Work to be completed: Directions for the data below: repeat exactly the lines from the one with "G:\M\17\GARCIL\GARCIL_060.XML" through the one with "9 International Financial", both included, and omit all pictures.

Extracted data:
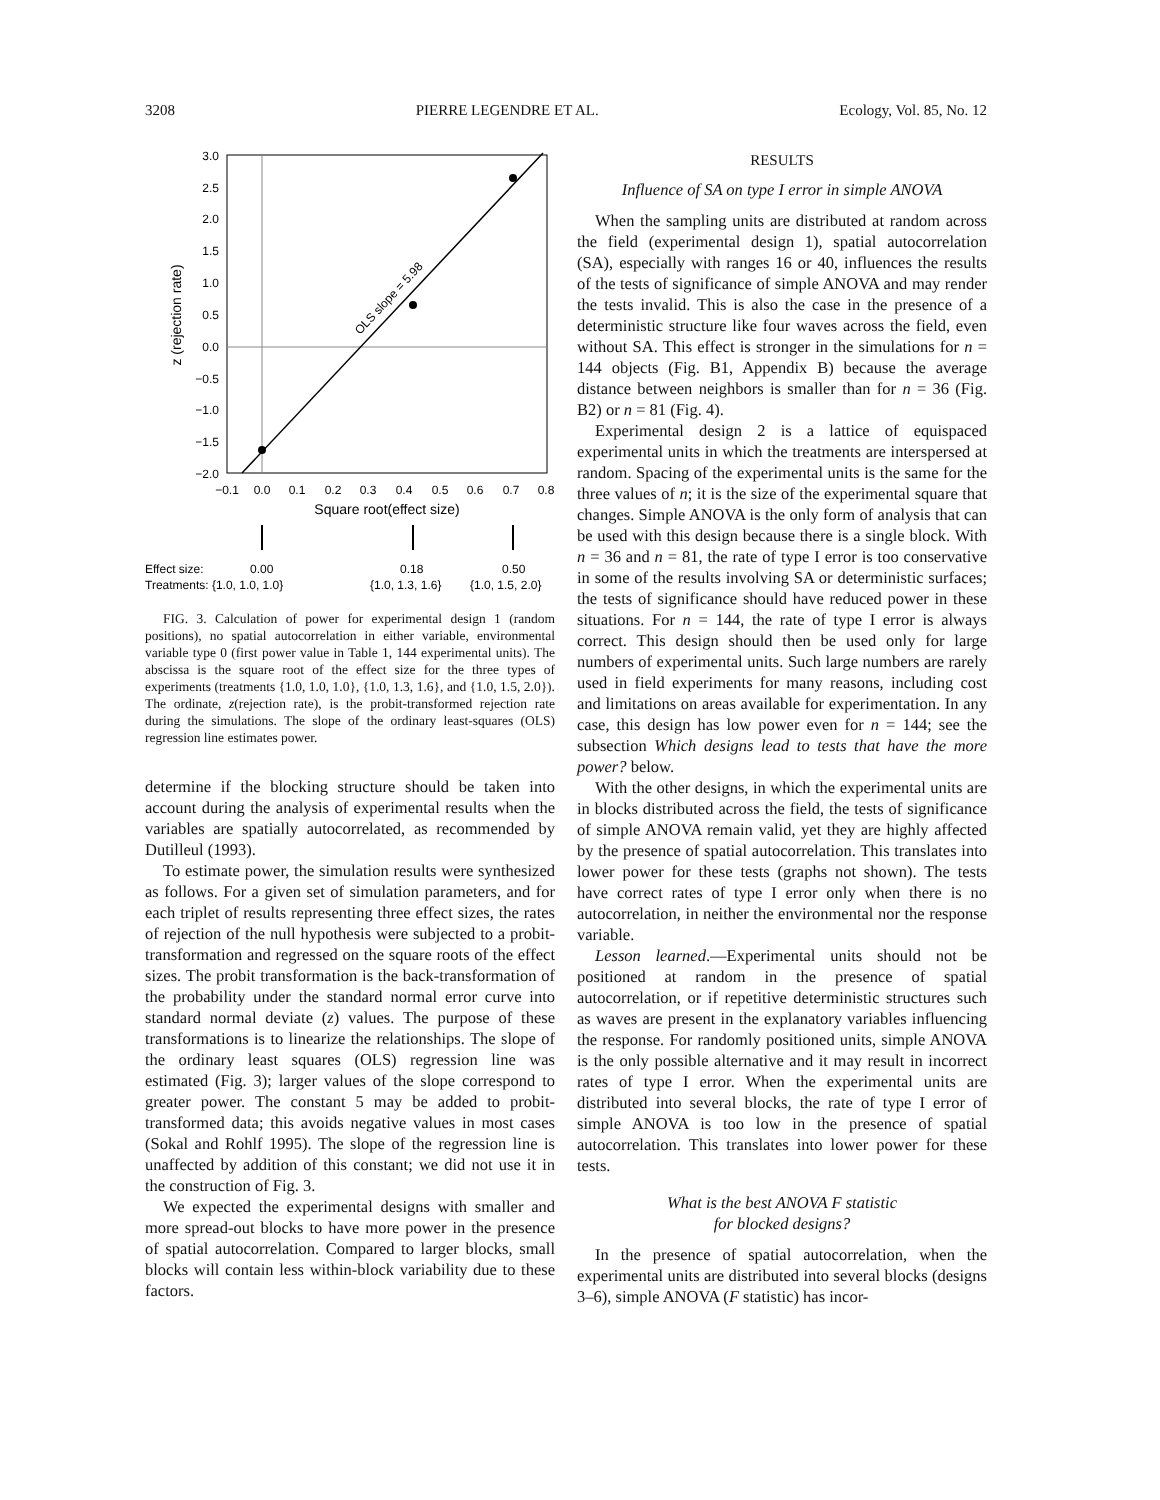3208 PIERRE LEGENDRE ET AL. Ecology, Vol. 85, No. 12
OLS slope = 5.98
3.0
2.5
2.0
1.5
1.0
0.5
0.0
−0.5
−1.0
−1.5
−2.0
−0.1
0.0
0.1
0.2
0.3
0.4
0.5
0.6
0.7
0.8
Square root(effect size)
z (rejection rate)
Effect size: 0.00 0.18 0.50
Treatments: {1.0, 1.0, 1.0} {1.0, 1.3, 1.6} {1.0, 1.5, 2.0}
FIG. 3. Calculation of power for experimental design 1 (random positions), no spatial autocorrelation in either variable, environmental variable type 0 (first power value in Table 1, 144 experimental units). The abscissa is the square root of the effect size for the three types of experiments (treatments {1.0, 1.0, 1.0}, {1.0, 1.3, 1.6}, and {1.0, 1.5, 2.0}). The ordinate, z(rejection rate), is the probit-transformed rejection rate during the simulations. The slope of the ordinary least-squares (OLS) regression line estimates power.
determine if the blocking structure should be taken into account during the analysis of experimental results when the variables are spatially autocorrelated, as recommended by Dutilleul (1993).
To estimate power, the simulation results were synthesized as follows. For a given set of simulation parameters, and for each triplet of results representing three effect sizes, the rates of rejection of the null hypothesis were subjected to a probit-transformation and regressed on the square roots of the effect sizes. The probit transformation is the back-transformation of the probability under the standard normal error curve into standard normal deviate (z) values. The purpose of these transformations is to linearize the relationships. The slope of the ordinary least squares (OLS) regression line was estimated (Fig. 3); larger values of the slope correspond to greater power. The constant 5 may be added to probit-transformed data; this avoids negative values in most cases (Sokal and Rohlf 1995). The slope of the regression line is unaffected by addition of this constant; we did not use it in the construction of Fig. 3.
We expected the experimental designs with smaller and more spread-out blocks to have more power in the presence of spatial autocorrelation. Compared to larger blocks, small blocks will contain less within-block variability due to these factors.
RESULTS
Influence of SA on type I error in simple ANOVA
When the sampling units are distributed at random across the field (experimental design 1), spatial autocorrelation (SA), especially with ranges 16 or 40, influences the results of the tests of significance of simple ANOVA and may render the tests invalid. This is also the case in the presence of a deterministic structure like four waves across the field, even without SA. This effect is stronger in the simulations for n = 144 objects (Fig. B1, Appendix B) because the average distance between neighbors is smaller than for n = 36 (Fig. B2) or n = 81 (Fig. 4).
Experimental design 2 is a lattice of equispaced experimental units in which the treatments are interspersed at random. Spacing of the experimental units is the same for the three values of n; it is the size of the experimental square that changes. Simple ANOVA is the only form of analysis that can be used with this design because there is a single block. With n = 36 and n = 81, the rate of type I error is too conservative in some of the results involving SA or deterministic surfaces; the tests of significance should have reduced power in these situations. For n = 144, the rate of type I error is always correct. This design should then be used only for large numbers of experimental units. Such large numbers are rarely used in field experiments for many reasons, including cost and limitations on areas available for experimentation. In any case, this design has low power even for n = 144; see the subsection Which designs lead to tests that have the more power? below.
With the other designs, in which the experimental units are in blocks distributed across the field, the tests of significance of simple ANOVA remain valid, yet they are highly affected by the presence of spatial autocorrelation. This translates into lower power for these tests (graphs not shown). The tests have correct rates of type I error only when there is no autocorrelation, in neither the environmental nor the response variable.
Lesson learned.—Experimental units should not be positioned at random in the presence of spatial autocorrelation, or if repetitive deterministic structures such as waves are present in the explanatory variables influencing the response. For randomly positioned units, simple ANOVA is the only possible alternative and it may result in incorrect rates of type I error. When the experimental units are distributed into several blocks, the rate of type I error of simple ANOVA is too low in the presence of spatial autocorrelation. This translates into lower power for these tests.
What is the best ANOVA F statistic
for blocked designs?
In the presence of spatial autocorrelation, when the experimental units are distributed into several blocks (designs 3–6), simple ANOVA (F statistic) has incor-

==

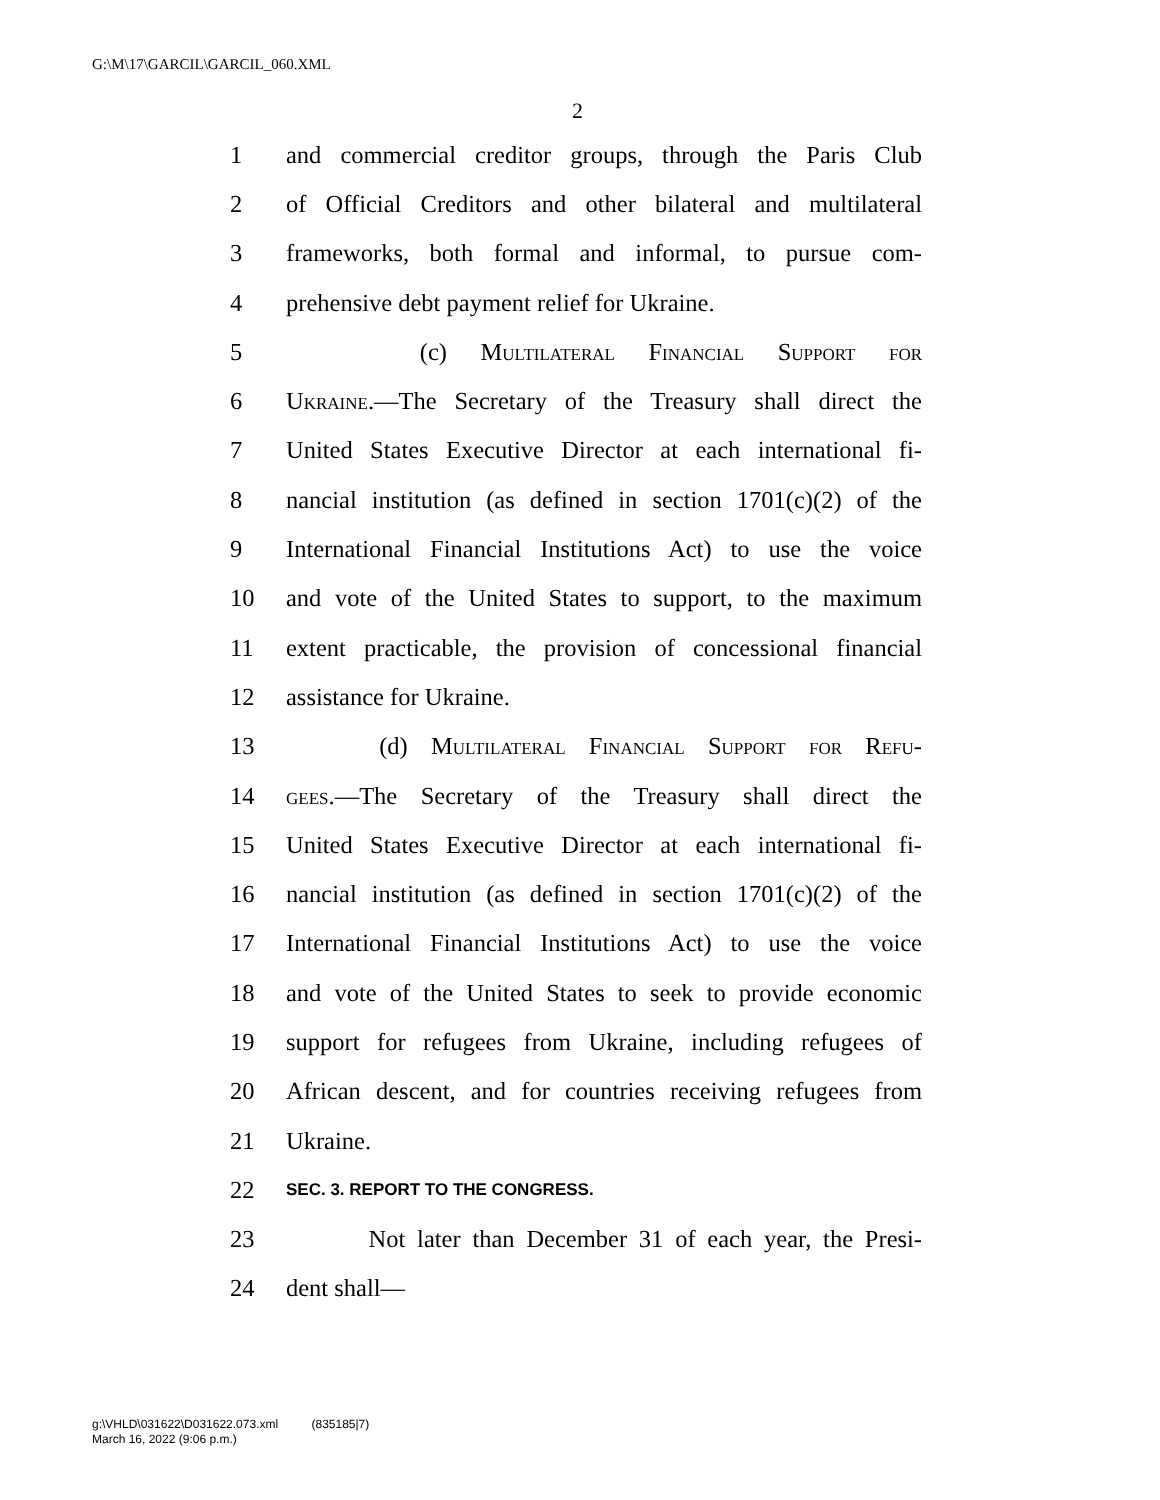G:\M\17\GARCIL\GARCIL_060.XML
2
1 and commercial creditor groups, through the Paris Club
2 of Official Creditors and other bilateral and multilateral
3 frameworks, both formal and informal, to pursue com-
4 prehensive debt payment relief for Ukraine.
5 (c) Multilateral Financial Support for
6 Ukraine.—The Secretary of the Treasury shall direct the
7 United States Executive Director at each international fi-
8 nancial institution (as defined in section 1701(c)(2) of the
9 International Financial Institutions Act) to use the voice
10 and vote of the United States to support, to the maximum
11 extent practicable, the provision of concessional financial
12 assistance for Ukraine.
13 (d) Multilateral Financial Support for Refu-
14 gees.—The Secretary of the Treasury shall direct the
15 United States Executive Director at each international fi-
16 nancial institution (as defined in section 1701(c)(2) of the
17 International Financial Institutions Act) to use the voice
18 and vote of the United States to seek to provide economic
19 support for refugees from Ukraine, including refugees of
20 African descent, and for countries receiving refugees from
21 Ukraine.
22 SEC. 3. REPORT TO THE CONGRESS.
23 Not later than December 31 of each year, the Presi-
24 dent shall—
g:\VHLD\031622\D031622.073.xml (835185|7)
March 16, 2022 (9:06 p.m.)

---

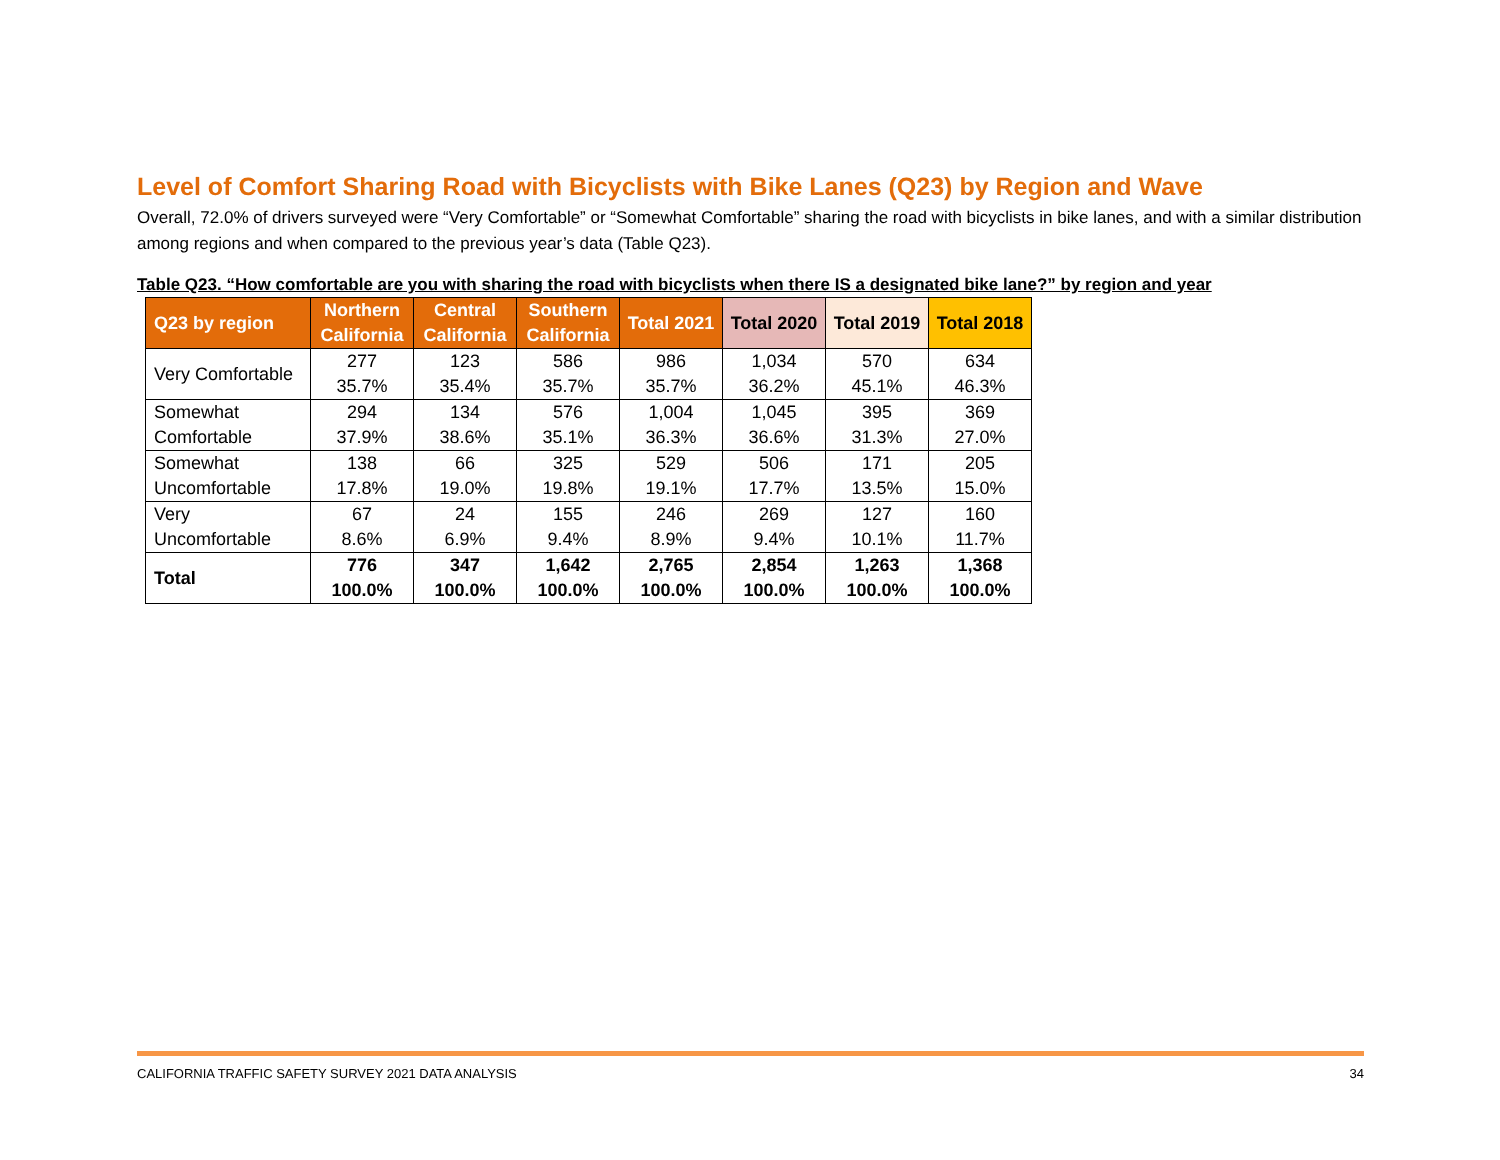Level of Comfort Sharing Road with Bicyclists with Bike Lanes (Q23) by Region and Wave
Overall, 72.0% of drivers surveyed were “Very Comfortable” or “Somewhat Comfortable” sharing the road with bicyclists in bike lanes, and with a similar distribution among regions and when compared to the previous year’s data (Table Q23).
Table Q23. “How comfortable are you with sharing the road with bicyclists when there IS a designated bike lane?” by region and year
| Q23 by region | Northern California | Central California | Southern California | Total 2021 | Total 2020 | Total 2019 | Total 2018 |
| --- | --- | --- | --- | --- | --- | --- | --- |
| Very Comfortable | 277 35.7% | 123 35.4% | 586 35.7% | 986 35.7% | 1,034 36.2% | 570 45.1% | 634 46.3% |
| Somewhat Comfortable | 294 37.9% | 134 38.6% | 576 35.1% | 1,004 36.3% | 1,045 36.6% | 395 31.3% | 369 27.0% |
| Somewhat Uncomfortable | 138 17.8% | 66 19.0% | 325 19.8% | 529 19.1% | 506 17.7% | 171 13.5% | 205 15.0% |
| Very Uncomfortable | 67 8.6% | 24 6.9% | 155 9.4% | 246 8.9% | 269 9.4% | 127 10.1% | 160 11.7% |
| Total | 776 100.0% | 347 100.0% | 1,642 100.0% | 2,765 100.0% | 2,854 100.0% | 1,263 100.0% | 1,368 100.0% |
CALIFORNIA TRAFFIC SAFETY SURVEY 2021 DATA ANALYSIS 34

Exercise result:
G:\M\17\GARCIL\GARCIL_060.XML
2
1 and commercial creditor groups, through the Paris Club
2 of Official Creditors and other bilateral and multilateral
3 frameworks, both formal and informal, to pursue com-
4 prehensive debt payment relief for Ukraine.
5 (c) Multilateral Financial Support for
6 Ukraine.—The Secretary of the Treasury shall direct the
7 United States Executive Director at each international fi-
8 nancial institution (as defined in section 1701(c)(2) of the
9 International Financial Institutions Act) to use the voice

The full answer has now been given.